On Tue, Nov 09, 2004 at 05:20:50PM -0500, Aaron Sherman wrote:
: I'm still troubled by the export trait as I read S11. I like not having
: to write a new subroutine in a procedural module and THEN go back up and
: edit @EXPORT. That's good.
: 
: But, it seems to me that:
: 
:       module MyHTML {
:               # Wherein I pretend to have written an HTML module
:               # but really just re-brand Perl5ish CGI.pm
:               use CGI :html4;
:               sub hr(...) is export;
:               sub p(...) is export;
:               ...
:       }
: 
: is a lot of work to go through, and it also requires that I correctly
: reproduce the prototypes (although if "..." worked as I have it above,
: then that would not be a concern).

The glib answer is that maybe some kinds of things should be hard.

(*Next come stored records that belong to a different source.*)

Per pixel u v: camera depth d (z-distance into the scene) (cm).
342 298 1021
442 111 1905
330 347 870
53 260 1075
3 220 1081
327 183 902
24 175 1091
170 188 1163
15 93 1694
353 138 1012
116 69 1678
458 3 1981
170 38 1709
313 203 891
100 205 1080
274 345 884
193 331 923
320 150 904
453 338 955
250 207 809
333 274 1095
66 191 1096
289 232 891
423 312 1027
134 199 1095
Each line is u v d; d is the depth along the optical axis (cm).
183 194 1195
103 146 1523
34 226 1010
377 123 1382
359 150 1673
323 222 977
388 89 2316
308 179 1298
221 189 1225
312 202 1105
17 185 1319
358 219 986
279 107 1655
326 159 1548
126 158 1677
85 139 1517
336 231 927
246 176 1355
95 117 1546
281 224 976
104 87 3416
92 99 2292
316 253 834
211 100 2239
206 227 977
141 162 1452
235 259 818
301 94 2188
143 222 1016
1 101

The deeper answer is that you mustn't get confused by the fact that
these are declarations.  The word "declaration" means something
quite different in Perl than in your typical language.  In Perl,
"declaration" just means "some routine that just happens to be called
at compile time".  And "syntax" means "some routine that just happens
to be called by the parser".

: Can "is export" be applied to use? In other words:
: 
:       module MyHTML {
:               use CGI :html4 is export;
:       }

Probably not with that exact syntax, since you can't mix ":" and "is"
like that, but there should certainly be some way of saying that
you're acting as a wrapper to another module.  Synopsis 11 should
not be considered complete.  It doesn't yet say anything about the
difference between lexical and package importation, for instance.
It's not even clear that "use" is always the right keyword.

: Also, for those cases where you're writing a very large number of
: functions whose only purpose is to pollute the namespace of the caller
: (HTML is probably as good an example as any), it would be nice if I
: could set up "is export" as the default:
: 
:       module MyHTML does allexport {
:               sub empty_element(str $n, @tags) is noexport {
:                       "<$n {join(" ",@tags)} />"
:               }
:               sub hr([EMAIL PROTECTED]) { empty_element('hr',@tags) }
:               sub br([EMAIL PROTECTED]) { empty_element('br',@tags) }
:               ...
:       }
: 
: I personally don't like this style of programming, but that doesn't mean
: it isn't used to good effect by others.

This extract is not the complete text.